TikToker Ariel B shared the video, in which she gives her daughter a pretend $3,000 monthly income and $1,200 rent payment and tasks her with setting up a monthly budget. Seems easy, right? Except Ariel decided to make it as realistic as possible, dropping the bomb that this month, her daughter is moving—so not only is rent $1,200, but she needs to make her $3,000 budget stretch to cover first and last month’s rent and a security deposit.
Teaching my kids budgeting, they only have $3,000 a month. 💰 FREE PDF 🔗 in bio ❤️♬ original sound – The__Ariel_B
At first, she’s skeptical.
“Why do they need last month’s rent if I wasn’t in there?” she asks.
Ariel, acting as landlord, explains, “You’re signing for a year… and we get the first month and the last month [so] you’ll make sure to stay because you already paid for it. You won’t leave us out in the wind to try to find another tenant.”
Rolling her eyes, her daughter replies, “Little scammers! Like, what are y’all doing?”

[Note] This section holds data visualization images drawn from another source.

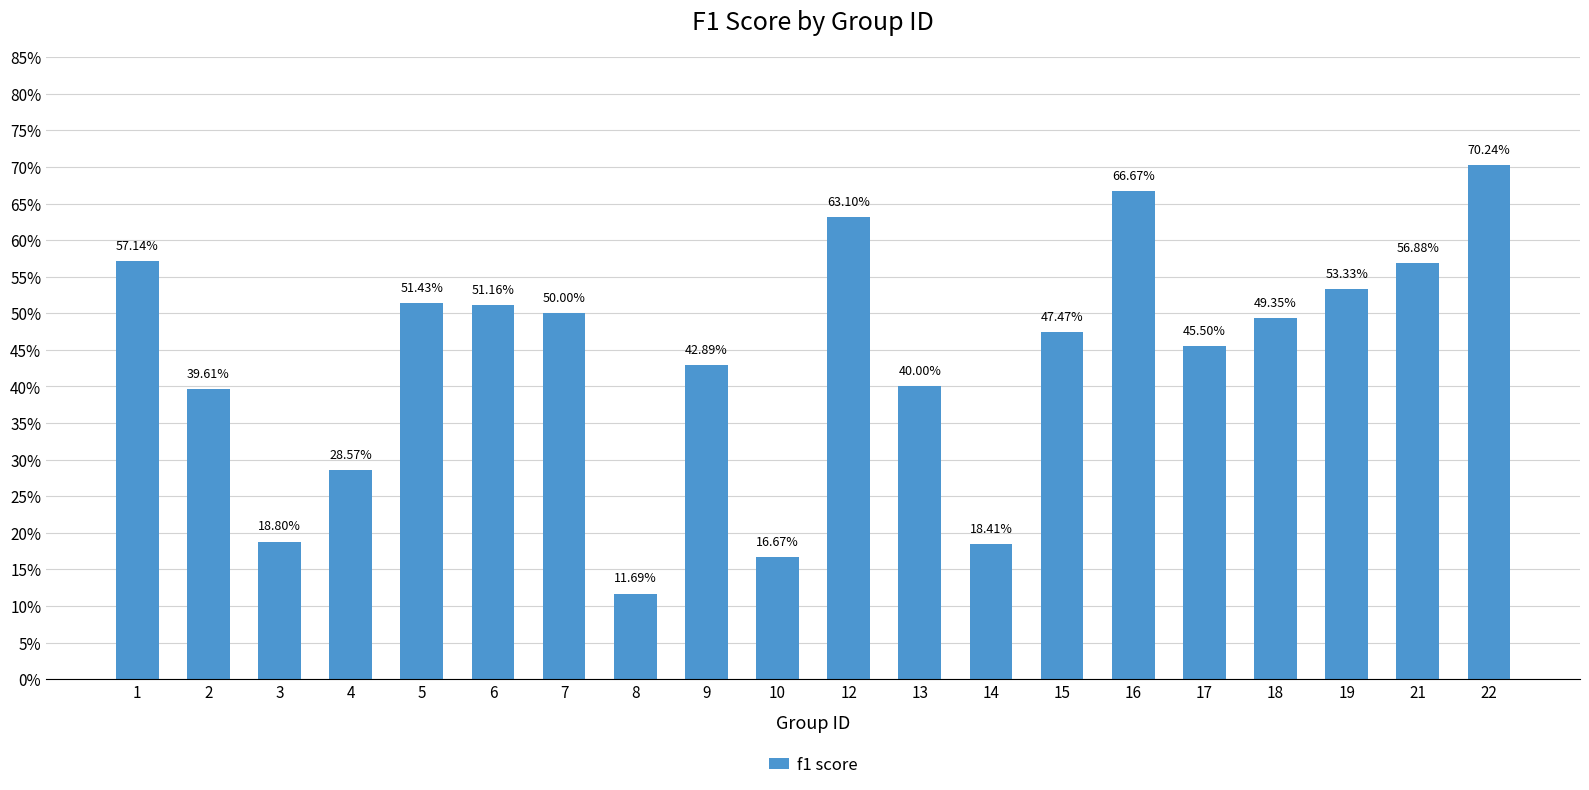

Are the bars horizontal?

No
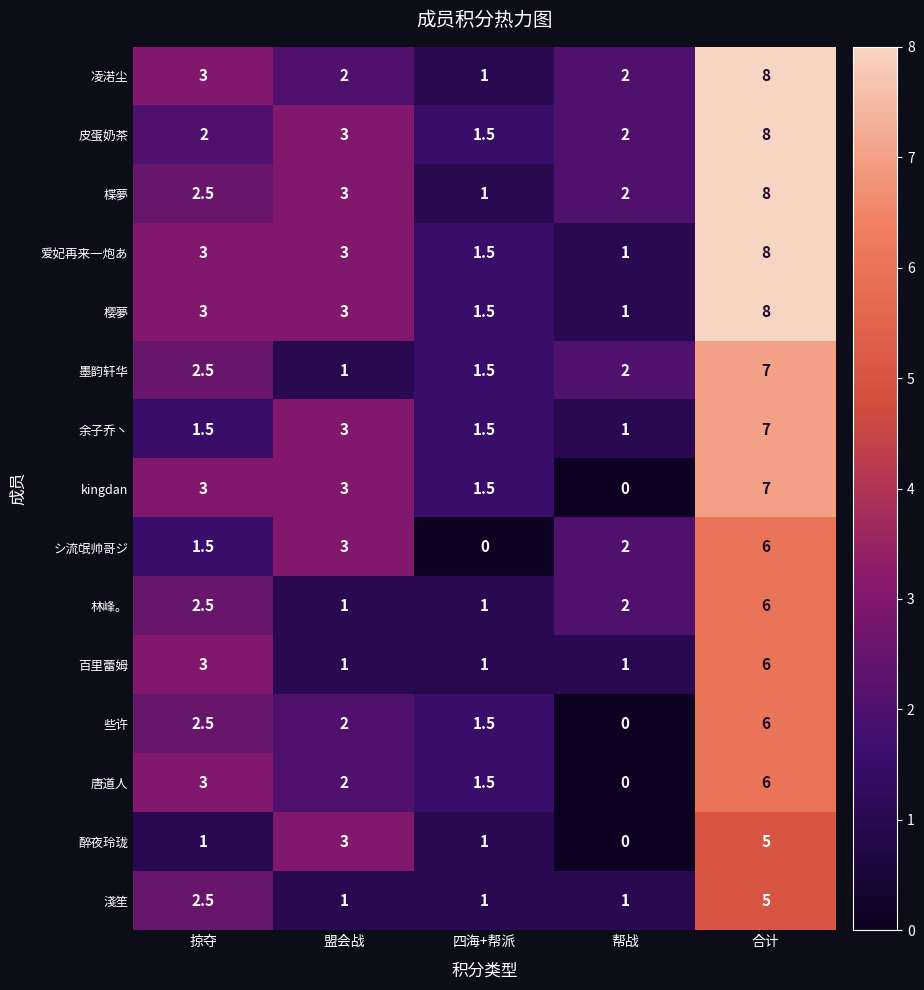

What is the lowest value of the 皮蛋奶茶 series?

1.5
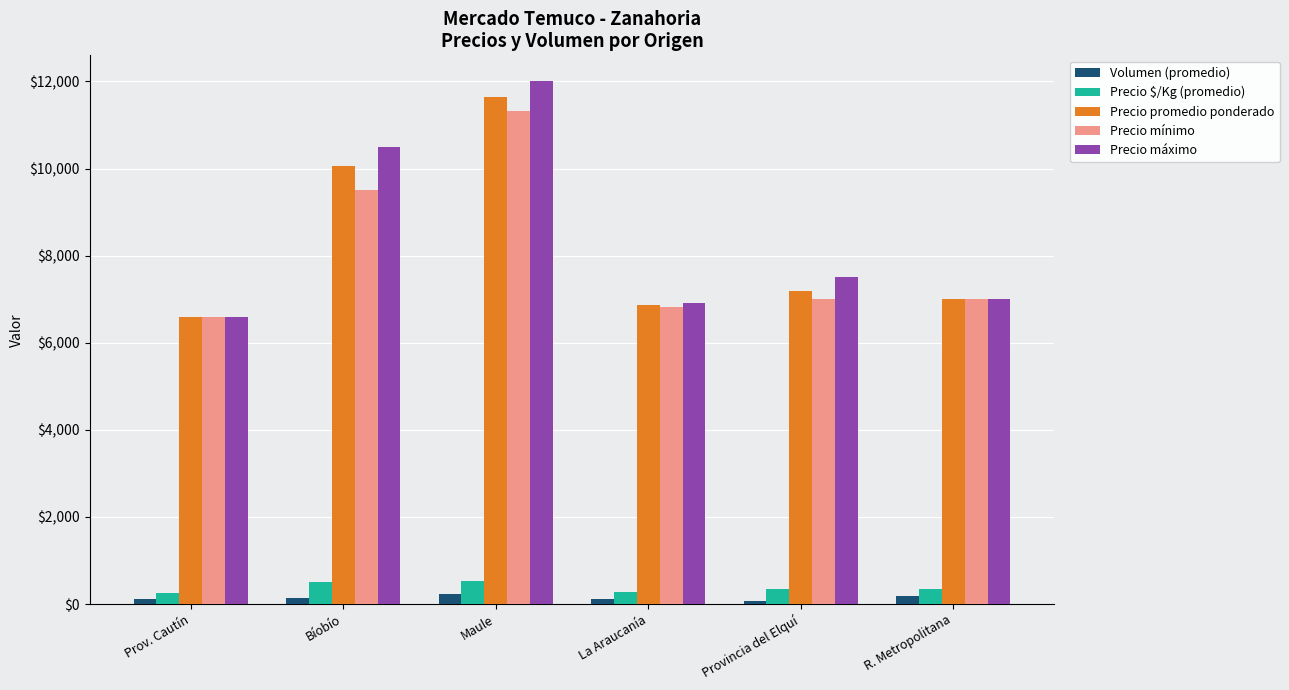

What is the label of the 4th bar from the right?

Maule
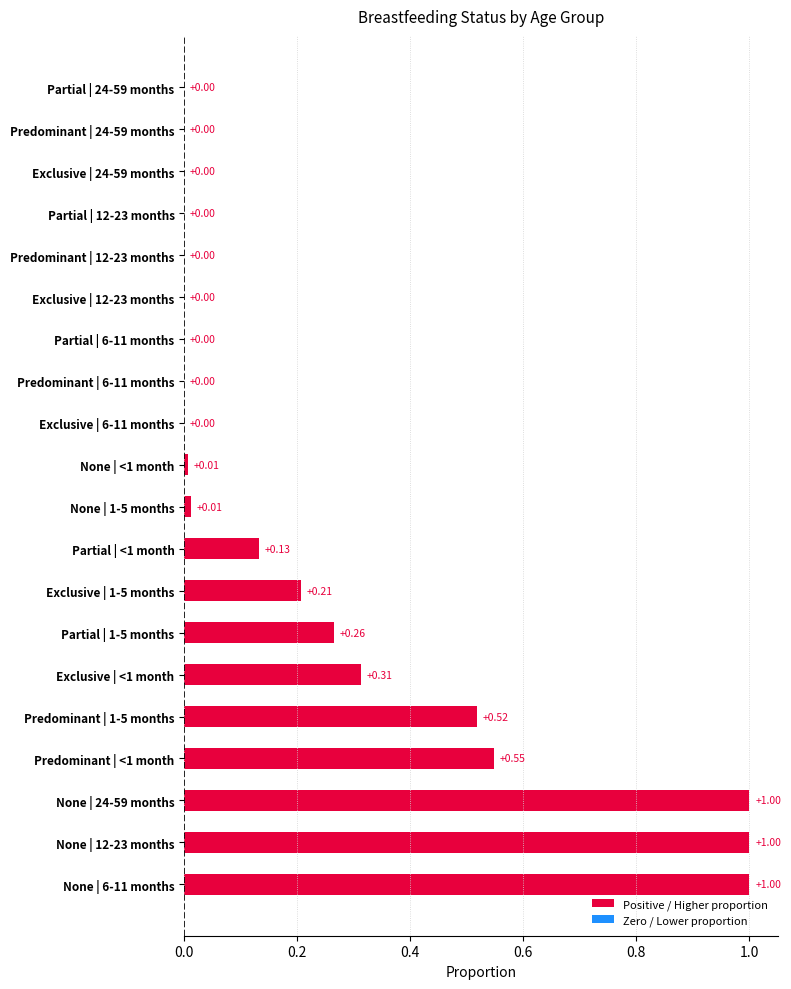

Between None | 1-5 months and Predominant | 12-23 months, which is larger?

None | 1-5 months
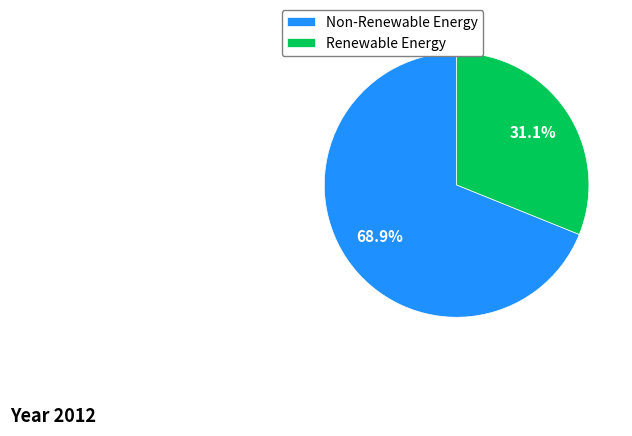

Which category has the smallest portion of the pie?

Renewable Energy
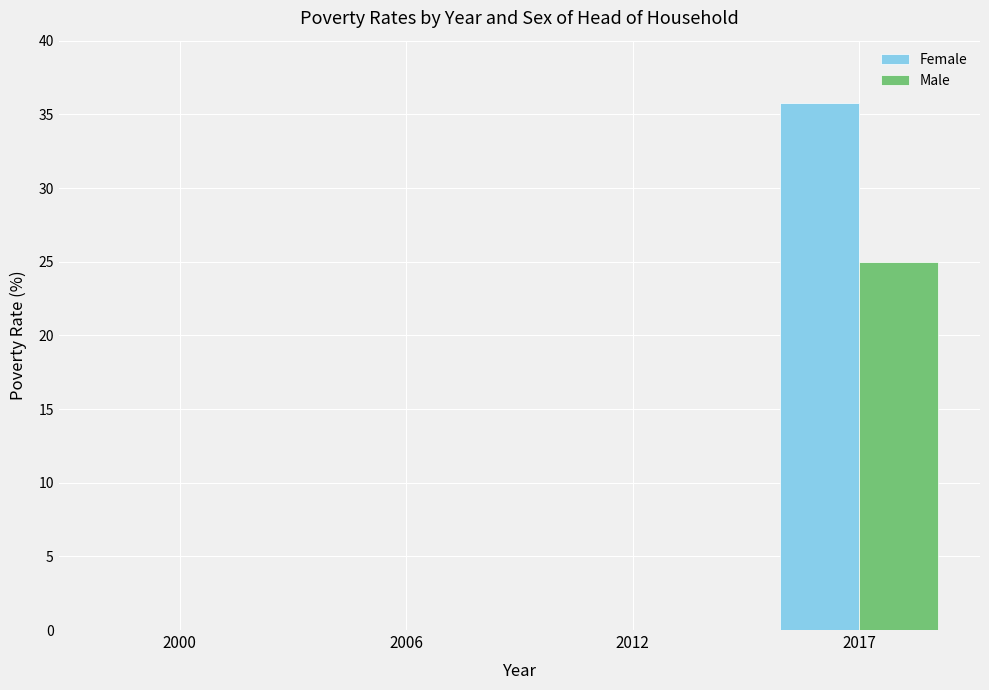

At which category is the sum across all series the highest?

2017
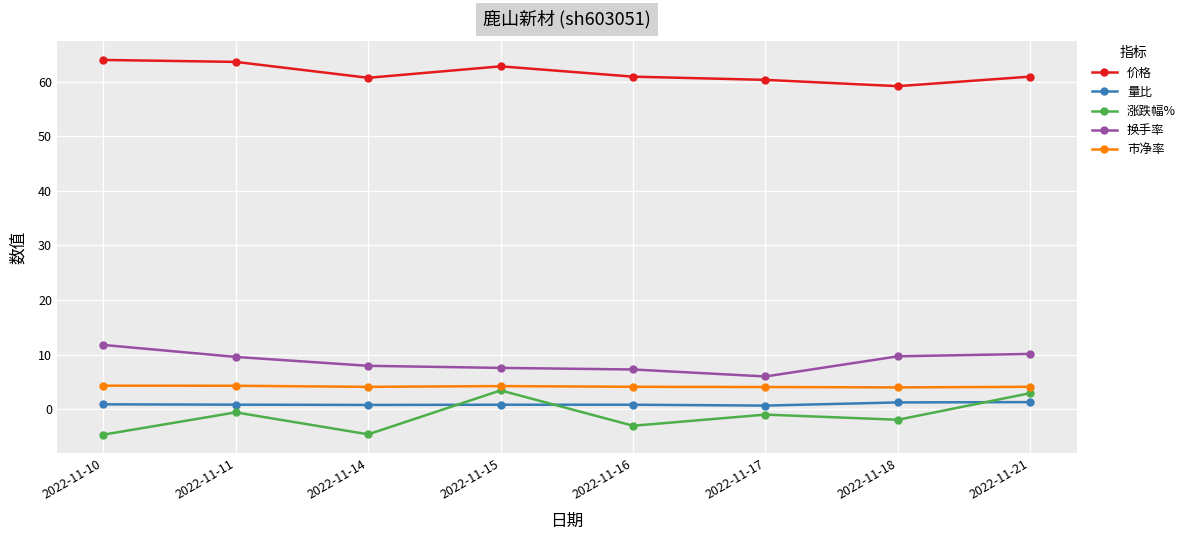

At which label does 换手率 reach its peak?

2022-11-10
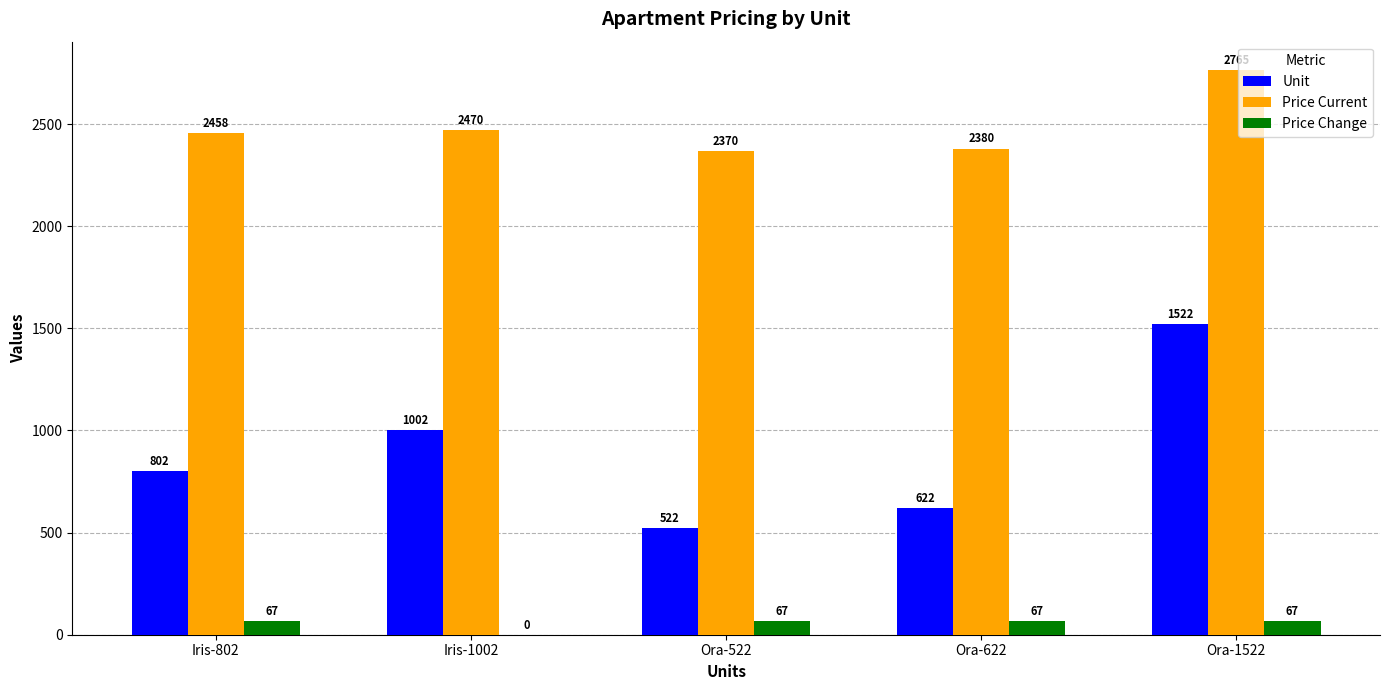

How many data points does each series have?

5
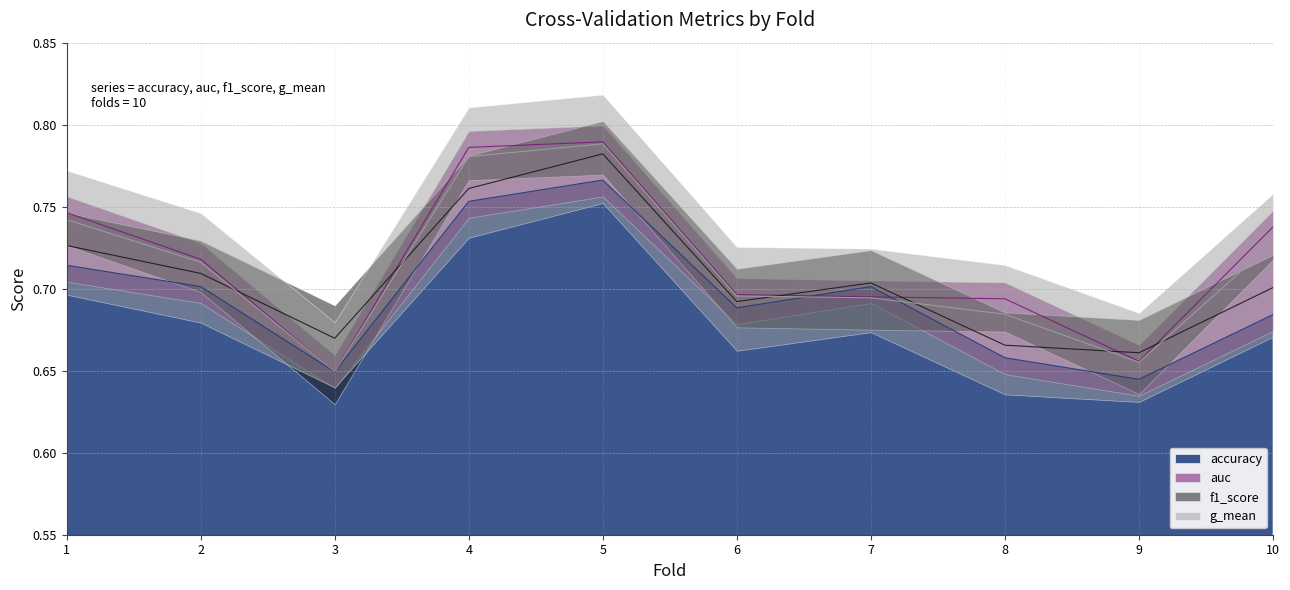

How many auc values are between 0 and 1?

10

With this realization, the daughter quickly gathers that she can’t afford a car payment in her budget—not even for “a used, 2010 car” that’s “still $400.” Instead, she opts to stick with her bike.
“You’re gonna pedal to work every day?” Ariel asks.
Her daughter responds, “I don’t have a choice!”
Ariel follows up, “What if it’s raining? What about your child?”
Her daughter answers, “I’m not having kids!”
The lesson is clearly hitting. Ariel asks her daughter about her views on adulthood, and what she has to say will feel relatable to anyone who’s out here living it.
“I’m in debt already, and it’s not even real money,” she says. “I have nothing. I already cut $486 on my wants. Where did my freedom go? Where did my friends go? Where does this say I’ve got money for friends? I have nothing.”
Wish I could say it gets easier, kid.